A stellar cast of economists examines the roles of creative destruction in addressing today’s most important political and social questions.
Inequality is rising, growth is stagnant while rents accumulate, the environment is suffering, and the COVID-19 pandemic exposed every crack in the systems of global capitalism. How can we restart growth? Can our societies be made fairer? Editors Ufuk Akcigit and John Van Reenen assemble a world-leading group of social scientists and theorists to consider these questions and, in particular, how ideas about the economics of creative destruction may help solve the problems we face.
Most closely associated with Joseph Schumpeter, formalized by Philippe Aghion and Peter Howitt in the 1990s, the idea of innovation as creative destruction has become foundational in economics, reaching into almost every corner of the discipline—both theoretically and empirically. Now, at a time of rapid and disorienting change, is an opportune moment to pull the disparate strands of research together to assess what has been learned and continue an intellectual project that can aid economic decision-making in the decades to come.

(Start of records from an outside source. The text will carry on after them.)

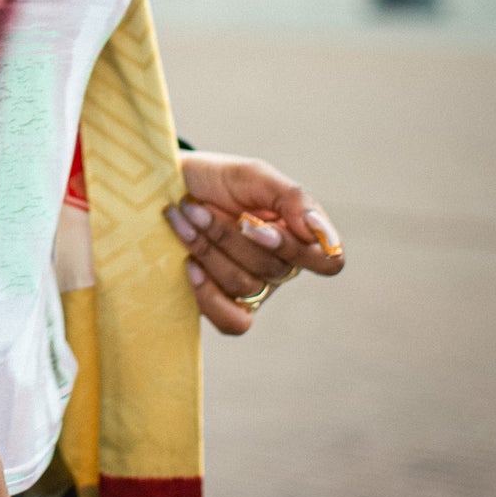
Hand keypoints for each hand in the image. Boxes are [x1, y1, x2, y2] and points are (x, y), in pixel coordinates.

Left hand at [167, 151, 345, 335]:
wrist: (167, 186)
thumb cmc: (216, 179)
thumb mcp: (254, 175)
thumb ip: (291, 197)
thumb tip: (317, 229)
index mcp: (297, 236)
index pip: (328, 262)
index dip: (297, 250)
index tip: (253, 223)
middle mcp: (279, 266)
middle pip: (273, 269)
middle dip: (227, 236)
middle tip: (196, 208)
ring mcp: (252, 287)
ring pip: (244, 286)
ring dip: (206, 250)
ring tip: (182, 220)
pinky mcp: (223, 304)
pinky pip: (232, 321)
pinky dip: (208, 294)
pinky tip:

The cutting-edge work in The Economics of Creative Destruction focuses on innovation and growth. Contributors offer illuminating insights into monopoly and inequality, the nature of the social safety net, climate change, and the ups and downs of regulation. Collectively, they suggest that governance has a role to play in capitalism, maximizing its benefits and minimizing its risks.
Research and development ‘is by nature both creative and destructive’, write economists Ufuk Akcigit and John Van Reenen. Their edited collection is a response to this juxtaposition…Impressive.
Thirty years ago, Philippe Aghion and Peter Howitt wrote their seminal article on the theory of creative destruction, one of the most cited papers in modern economics. This exciting collection shows the power of the creative destruction concept in unifying microeconomics and macroeconomics. Authors explore the relation between innovation and competition, the effects of globalization and trade, the impact of creative destruction on inequality and displaced workers, the sources of declining productivity growth, the challenges of climate change and the green transition, and much more.
These contributions to the study of economic growth by leading experts in the field highlight the major advances of the last three decades. This book will be an invaluable reference for researchers interested in this exciting area.
One could not imagine a better tribute to Aghion and Howitt than this impressive set of papers by renowned scholars. It builds on their creative destruction framework and sheds further light on the underpinnings and implications of growth and innovation.